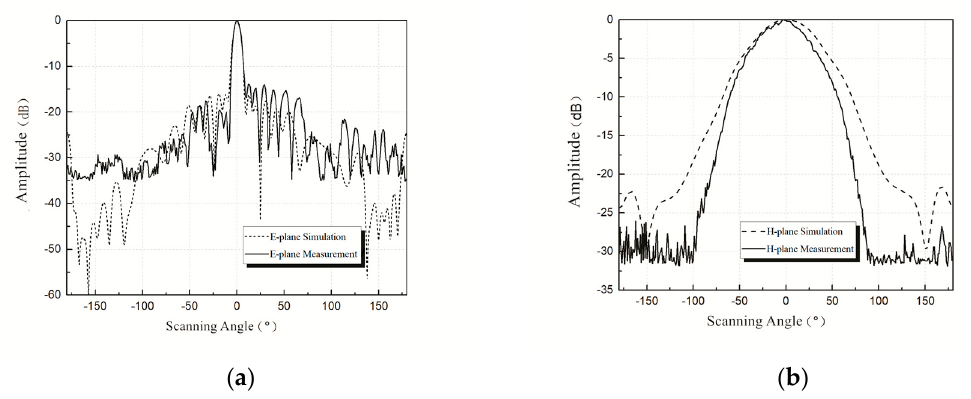
Figure 8. ( a ) Simulation and measurement results on E -plane of "1011111111" patch array antenna; ( b ) simulation and measurement results on H -plane of "1011111111" patch array antenna.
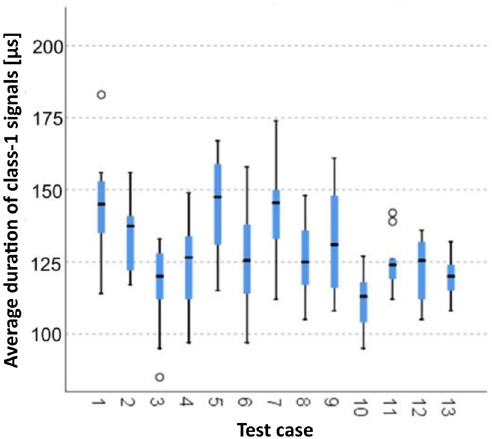
Figure 4. Graphic presentation of the Kruskal–Wallis test results for independent samples: average duration of class-1 signals.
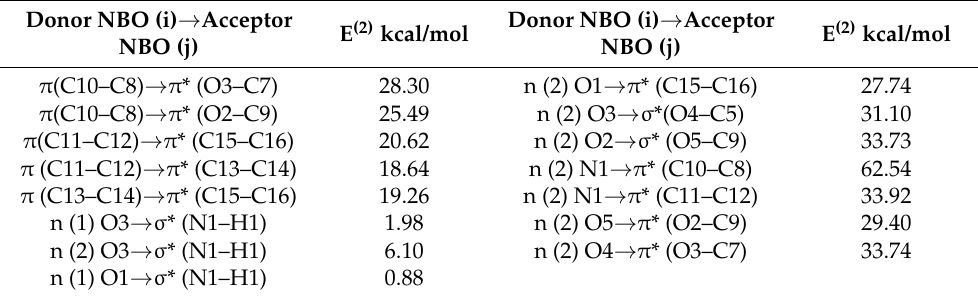
Table 7. The stabilization energy E (2) for HMD.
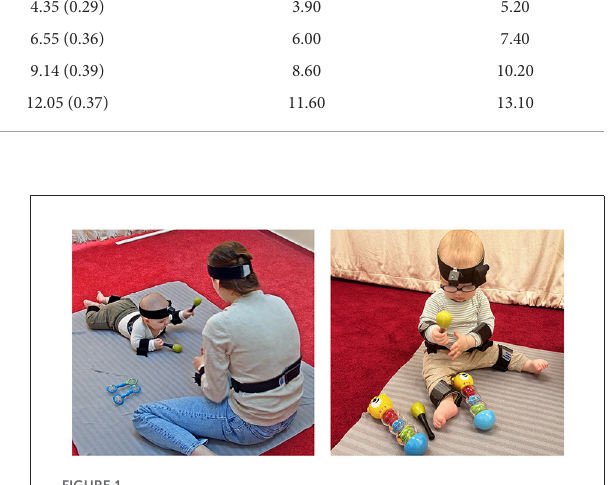
FIGURE1 Photos of the toys used in the rattle-shaking play at T1 and T2 (left) , T3 and T4 (right) . Signed permission of the caregiver was acquired for the publication of the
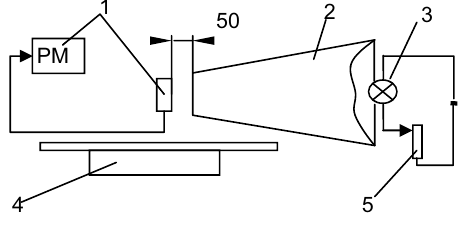
Fig. 5. Structure of experimental assembly: 1 – PA-2 sensor unit; 2 – cone; 3 – incandescent lamp; 4 – rotary table; 5–digital voltmeter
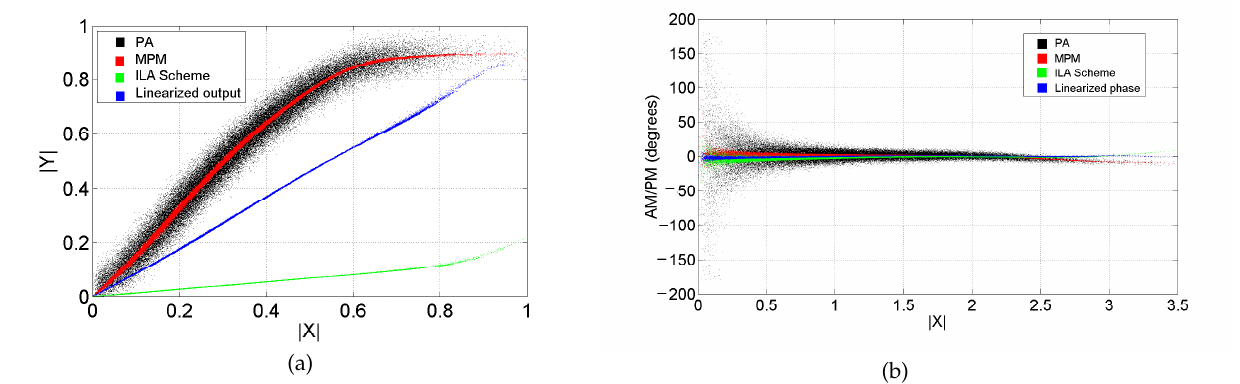
Figure 3. Linearization based on ILA based on MPM for the device NXP 10 W at 2.34 GHz. ( a ) AM/AM modeling and linearization stage and ( b ) AM/PM modeling and linearization stage.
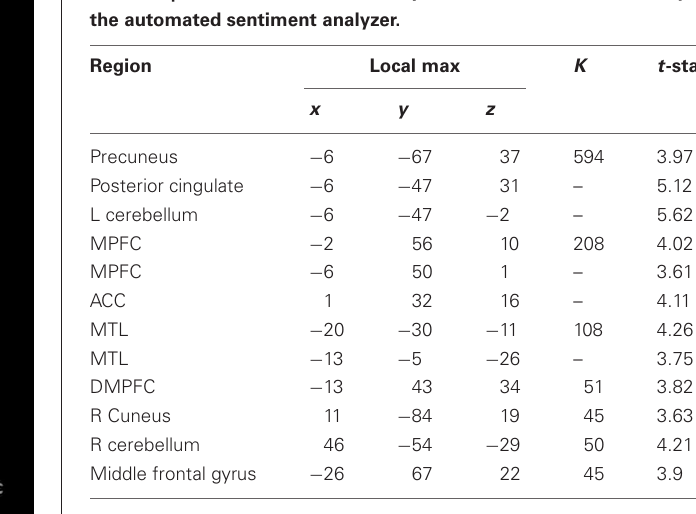
Table 3B | Positive correlations with positive sentiment, scaled by evaluative, as rated by the automated sentiment analyzer.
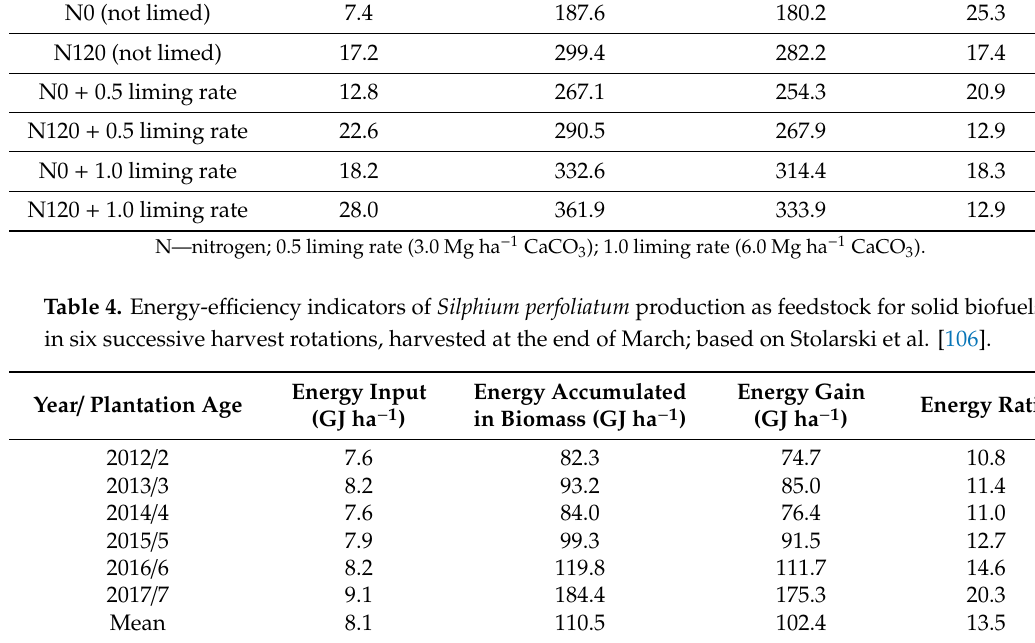
Table 3. Energy-e ffi ciency indicators of Silphium perfoliatum for di ff erent types and rates of fertilization, harvested at the end of September; based on Šiaudinis et al. [54]. Energy Input Energy Accumulated Fertilization Rate (GJ ha − 1 ) in Biomass (GJ ha − 1 )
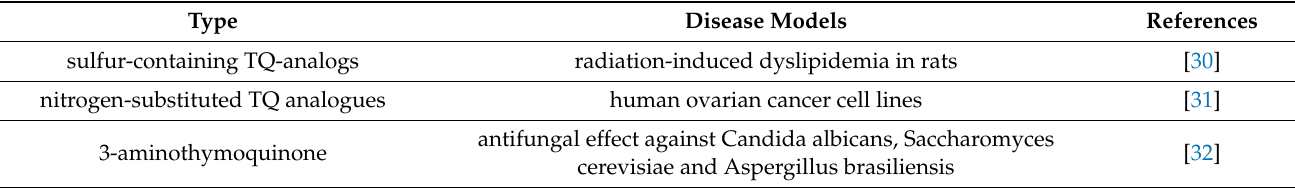
Table 1. Some analogs have been developed for enhanced bioavailability and activity of TQ.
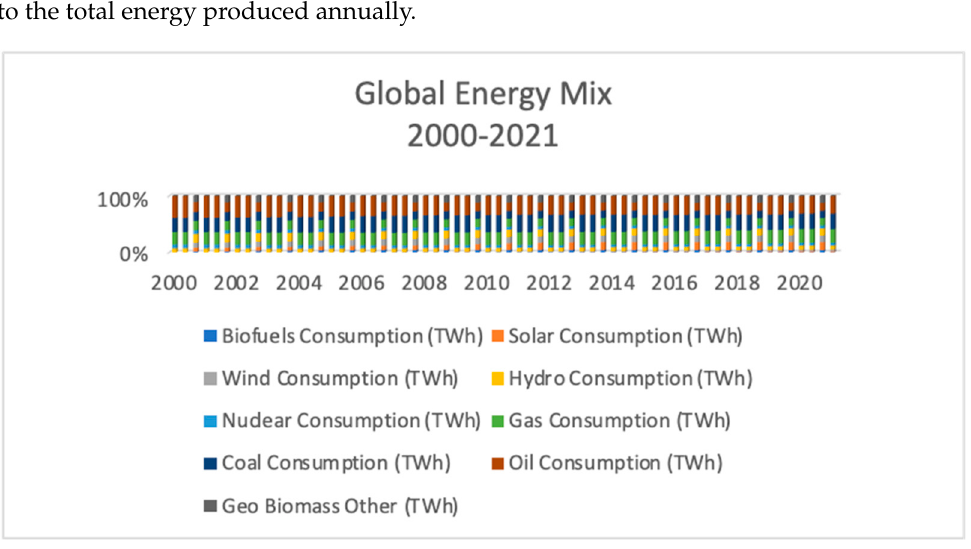
Figure 3. Global Energy Mix (2000–2021). Constructed by the authors.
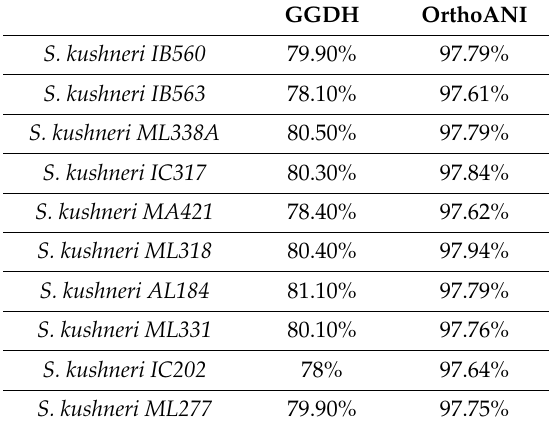
Table 1. In silico Genome-to-Genome Hybridization (GGDH), and OrhtoANI values of Salinivibrio sp. HTSP with 10 other strains of Salinivibrio kushneri isolated from the salterns in Spain [34]. GGDH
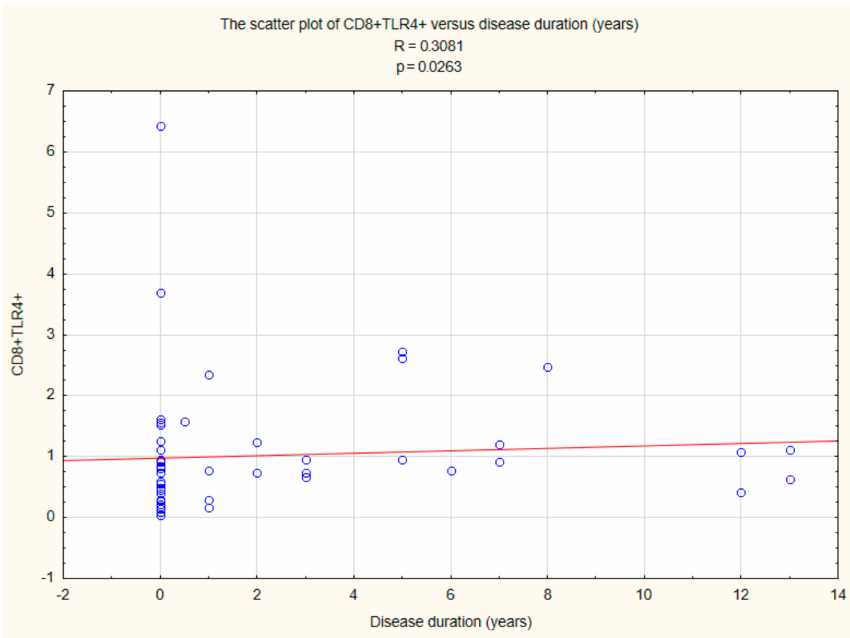
Figure 8. Relationship between CD8+ TLR4+ T cells and duration time after the onset of DM1. Statistically significant relationships were also found between CD8+ TLR9+ T cells (R = 0.2827, p < 0.05) and duration time after the onset of DM1 (Figure 9).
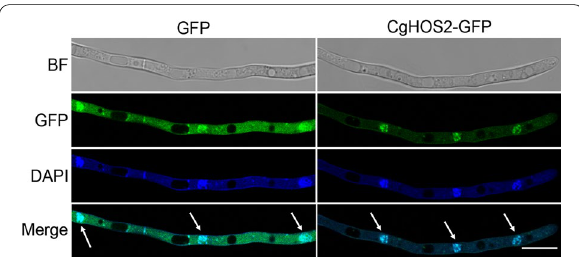
Fig. 2 Subcellular localization of CgHOS2. Fungal hyphae were visualized by confocal laser scanning fluorescence microscopy. The arrows indicate nuclei. BF, bright field. DAPI, 4’,6-diamidino-2-phenylindole. Scale bar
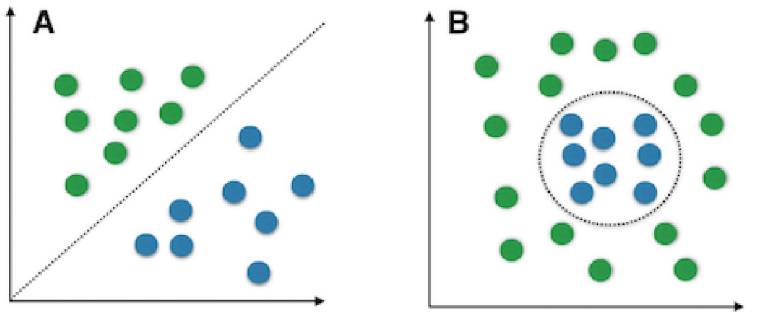
Fig 22. Linear (left) and nonlinear (right) data types [69].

^^^^^^^^

TASK STATEMENT: Excluding all pictures, output exactly the lines from the line containing "Fig. 5. Structure" through the last line of the entries above.

RESULT:
Fig. 5. Structure of experimental assembly: 1 – PA-2 sensor unit; 2 – cone; 3 – incandescent lamp; 4 – rotary table; 5–digital voltmeter
Figure 3. Linearization based on ILA based on MPM for the device NXP 10 W at 2.34 GHz. ( a ) AM/AM modeling and linearization stage and ( b ) AM/PM modeling and linearization stage.
Table 3B | Positive correlations with positive sentiment, scaled by evaluative, as rated by the automated sentiment analyzer.
Table 3. Energy-e ffi ciency indicators of Silphium perfoliatum for di ff erent types and rates of fertilization, harvested at the end of September; based on Šiaudinis et al. [54]. Energy Input Energy Accumulated Fertilization Rate (GJ ha − 1 ) in Biomass (GJ ha − 1 )
Table 1. Some analogs have been developed for enhanced bioavailability and activity of TQ.
Figure 3. Global Energy Mix (2000–2021). Constructed by the authors.
Table 1. In silico Genome-to-Genome Hybridization (GGDH), and OrhtoANI values of Salinivibrio sp. HTSP with 10 other strains of Salinivibrio kushneri isolated from the salterns in Spain [34]. GGDH
Figure 8. Relationship between CD8+ TLR4+ T cells and duration time after the onset of DM1. Statistically significant relationships were also found between CD8+ TLR9+ T cells (R = 0.2827, p < 0.05) and duration time after the onset of DM1 (Figure 9).
Fig. 2 Subcellular localization of CgHOS2. Fungal hyphae were visualized by confocal laser scanning fluorescence microscopy. The arrows indicate nuclei. BF, bright field. DAPI, 4’,6-diamidino-2-phenylindole. Scale bar
Fig 22. Linear (left) and nonlinear (right) data types [69].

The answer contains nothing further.